START Passage to read

Many secondary schools were unable to accommodate the new 5th year students. The solution to the problem was to construct new buildings (often referred to as "ROSLA Buildings" or "ROSLA Blocks") for the schools  that needed to extend their capacity. This provided the space to cope with the new cohort of ROSLA students. The ROSLA Buildings were delivered to schools in self assembly packs and were not intended to stand long-term, though some have proven to have stood much longer than was initially planned and were still in use in the 2010s.

Primary schools
The 1967 Plowden Report advocated a more child-centred approach to primary education, and also supported the introduction of middle schools. While many of the report's recommendations were never implemented, primary schools began to move away from rote learning in the late 1960s and 1970s.

Apprenticeships
High technology industry (Aerospace, Nuclear, Oil & Gas, Automotive, Power Generation and Distribution etc.) trained its professional engineers via the advanced apprenticeship system of learning – usually a 5-year process. The higher Apprenticeship framework in the 1950s, 60s and 70s was designed to allow young people (16 years) an alternative path to A Levels to achieve an academic qualification at level 4 or 5 NVQ (National Vocational Qualification).   The Higher Apprenticeship Framework was open to young people who had a minimum of 4 GCE "O" Levels to enrol in an Ordinary National Certificate or Diploma or a City & Guilds technician course.  For advanced engineering apprenticeships "O" Levels had to include Mathematics, Physics, and English language. The advanced apprenticeship framework's purpose was to provide a supply of young people seeking to enter work-based learning via apprenticeships by offering structured high value learning and transferable skills and knowledge. These apprenticeships were enabled by linking industry with local technical colleges and professional Engineering Institutions.

END Passage to read

- _Work instruction 1_
Retype the listing from its first line through the line containing "pasionat scriitor și", with both of those lines included.
- _Work instruction 2_
Continue the passage on British schools and apprenticeships from where it ends.

START Data excerpts

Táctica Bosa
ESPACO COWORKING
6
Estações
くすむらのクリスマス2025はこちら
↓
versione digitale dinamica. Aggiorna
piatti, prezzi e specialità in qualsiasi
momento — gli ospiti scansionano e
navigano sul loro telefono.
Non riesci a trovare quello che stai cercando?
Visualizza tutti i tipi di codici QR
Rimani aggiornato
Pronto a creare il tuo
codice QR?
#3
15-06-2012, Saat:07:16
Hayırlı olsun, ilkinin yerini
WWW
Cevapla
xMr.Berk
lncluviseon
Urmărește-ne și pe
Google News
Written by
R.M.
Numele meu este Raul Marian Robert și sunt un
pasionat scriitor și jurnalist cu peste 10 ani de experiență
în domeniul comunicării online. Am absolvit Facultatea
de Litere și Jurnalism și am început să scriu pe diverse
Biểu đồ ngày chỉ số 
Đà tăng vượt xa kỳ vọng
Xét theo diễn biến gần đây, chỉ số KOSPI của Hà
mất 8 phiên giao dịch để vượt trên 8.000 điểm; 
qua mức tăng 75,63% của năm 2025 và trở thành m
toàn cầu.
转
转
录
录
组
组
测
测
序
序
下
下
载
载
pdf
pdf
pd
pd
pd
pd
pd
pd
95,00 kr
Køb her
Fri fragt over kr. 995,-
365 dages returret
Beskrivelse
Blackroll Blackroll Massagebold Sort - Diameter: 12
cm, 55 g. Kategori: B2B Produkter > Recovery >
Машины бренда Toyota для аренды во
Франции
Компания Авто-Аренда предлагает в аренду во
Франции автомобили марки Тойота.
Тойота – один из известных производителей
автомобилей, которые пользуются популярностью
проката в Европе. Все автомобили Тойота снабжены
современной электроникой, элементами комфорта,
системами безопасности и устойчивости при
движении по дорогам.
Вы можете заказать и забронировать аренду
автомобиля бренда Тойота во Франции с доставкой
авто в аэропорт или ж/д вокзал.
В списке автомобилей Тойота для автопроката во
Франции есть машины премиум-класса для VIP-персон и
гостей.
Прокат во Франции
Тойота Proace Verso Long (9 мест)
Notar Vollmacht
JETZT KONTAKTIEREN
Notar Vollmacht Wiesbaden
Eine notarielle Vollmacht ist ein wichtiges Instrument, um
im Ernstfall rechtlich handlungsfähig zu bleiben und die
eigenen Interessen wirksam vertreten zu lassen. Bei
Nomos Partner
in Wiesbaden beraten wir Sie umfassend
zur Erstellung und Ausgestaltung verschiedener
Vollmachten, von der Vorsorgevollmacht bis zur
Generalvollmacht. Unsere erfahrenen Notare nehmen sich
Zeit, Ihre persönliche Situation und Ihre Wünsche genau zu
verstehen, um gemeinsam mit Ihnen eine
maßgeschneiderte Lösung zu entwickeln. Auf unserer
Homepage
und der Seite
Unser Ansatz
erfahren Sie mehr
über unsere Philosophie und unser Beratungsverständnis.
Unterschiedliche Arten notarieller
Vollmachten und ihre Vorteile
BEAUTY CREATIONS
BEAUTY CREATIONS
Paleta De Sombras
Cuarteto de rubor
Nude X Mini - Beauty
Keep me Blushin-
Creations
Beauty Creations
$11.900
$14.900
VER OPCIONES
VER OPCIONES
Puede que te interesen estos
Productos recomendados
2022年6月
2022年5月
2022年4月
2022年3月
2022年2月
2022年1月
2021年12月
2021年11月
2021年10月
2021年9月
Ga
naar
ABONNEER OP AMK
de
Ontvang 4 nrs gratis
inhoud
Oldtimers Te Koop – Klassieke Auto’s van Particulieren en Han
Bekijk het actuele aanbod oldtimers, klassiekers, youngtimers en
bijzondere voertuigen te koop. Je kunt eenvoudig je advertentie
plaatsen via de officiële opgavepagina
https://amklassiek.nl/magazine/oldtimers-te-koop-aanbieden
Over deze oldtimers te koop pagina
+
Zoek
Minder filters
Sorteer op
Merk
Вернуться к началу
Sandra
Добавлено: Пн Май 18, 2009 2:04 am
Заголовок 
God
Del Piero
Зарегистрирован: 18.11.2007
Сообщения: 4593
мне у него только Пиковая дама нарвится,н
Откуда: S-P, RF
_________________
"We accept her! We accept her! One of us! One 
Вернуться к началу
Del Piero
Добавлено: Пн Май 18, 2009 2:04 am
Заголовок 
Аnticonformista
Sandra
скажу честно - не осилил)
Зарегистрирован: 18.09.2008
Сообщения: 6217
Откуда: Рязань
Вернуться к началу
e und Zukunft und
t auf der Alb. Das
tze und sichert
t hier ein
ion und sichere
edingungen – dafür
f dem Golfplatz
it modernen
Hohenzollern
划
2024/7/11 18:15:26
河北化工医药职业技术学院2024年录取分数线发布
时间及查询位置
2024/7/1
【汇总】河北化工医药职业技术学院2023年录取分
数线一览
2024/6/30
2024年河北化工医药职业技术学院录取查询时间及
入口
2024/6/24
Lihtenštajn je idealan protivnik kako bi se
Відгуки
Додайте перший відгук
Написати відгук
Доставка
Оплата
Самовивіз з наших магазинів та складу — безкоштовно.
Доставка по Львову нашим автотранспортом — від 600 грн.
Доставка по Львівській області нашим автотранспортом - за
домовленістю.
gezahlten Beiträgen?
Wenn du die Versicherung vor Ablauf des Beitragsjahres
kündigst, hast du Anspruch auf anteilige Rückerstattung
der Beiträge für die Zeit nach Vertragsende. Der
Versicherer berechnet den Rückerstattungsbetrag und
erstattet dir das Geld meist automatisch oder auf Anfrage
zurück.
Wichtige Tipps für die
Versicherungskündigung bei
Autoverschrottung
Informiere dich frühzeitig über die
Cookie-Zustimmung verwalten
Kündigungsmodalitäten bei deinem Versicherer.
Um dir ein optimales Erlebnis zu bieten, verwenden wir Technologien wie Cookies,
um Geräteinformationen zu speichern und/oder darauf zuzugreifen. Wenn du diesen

END Data excerpts

- _Output 1_
Táctica Bosa
ESPACO COWORKING
6
Estações
くすむらのクリスマス2025はこちら
↓
versione digitale dinamica. Aggiorna
piatti, prezzi e specialità in qualsiasi
momento — gli ospiti scansionano e
navigano sul loro telefono.
Non riesci a trovare quello che stai cercando?
Visualizza tutti i tipi di codici QR
Rimani aggiornato
Pronto a creare il tuo
codice QR?
#3
15-06-2012, Saat:07:16
Hayırlı olsun, ilkinin yerini
WWW
Cevapla
xMr.Berk
lncluviseon
Urmărește-ne și pe
Google News
Written by
R.M.
Numele meu este Raul Marian Robert și sunt un
pasionat scriitor și jurnalist cu peste 10 ani de experiență

- _Output 2_
The Advanced Apprenticeship Framework offered clear pathways and outcomes that addressed the issues facing the industry.  This system was in place since the 1950s.  The system provided young people with an alternative to staying in full-time education beyond 16/18 to gain pure academic qualifications without work-based learning.  The Advanced Apprenticeships of the 1950s, 60s and 70s provided the necessary preparation towards Engineering Technician, Technician Engineer or Chartered Engineer registration. Apprentices undertook a variety of job roles in numerous technical functions to assist the work of engineers, in the design, development, manufacture and maintenance of production system.

Industry Training Boards (ITBs) were introduced by the Industrial Training Act (1964 and amended 1982), requiring employers in a number of sectors to pay a training levy to their industry training board or apply a similar sum to the provision of training to their employees.  Later phased out, the Construction Industry Training Board survives (as of 2018).

In modern times, apprenticeship became less important, especially as employment in heavy industry and artisan trades has declined since the 1980s. Traditional apprenticeships reached their lowest point in the 1980s: by that time, training programmes were rare and people who were apprentices learned mainly by example.

Conservative governments, from 1979 to 1997
Following the 1979 General Election, the Conservative Party regained power under Margaret Thatcher. In the early period it made two main changes:

 New Vocationalism was expanded (Labour had made some small efforts beforehand, but the Conservatives expanded it considerably).  This was seen as an effort to reduce the high youth unemployment, which was regarded as one of the causes of the sporadic rioting at the end of the seventies. The Youth Opportunities Programme was the main scheme, offered to 16- to 18-year-olds. It had been introduced in 1978 under the Labour government of James Callaghan, was expanded in 1980 under the Conservative government of Margaret Thatcher, and ran until 1983 when it was replaced by the Youth Training Scheme.
 The Assisted Places Scheme was introduced in 1980, whereby gifted children who could not afford to go to fee-paying schools would be given free places in those schools if they could pass the school's entrance exam.

In 1986, National Vocational Qualifications (NVQs) were introduced, in an attempt to revitalise vocational training. Still, by 1990, apprenticeship took up only two-thirds of one percent of total employment.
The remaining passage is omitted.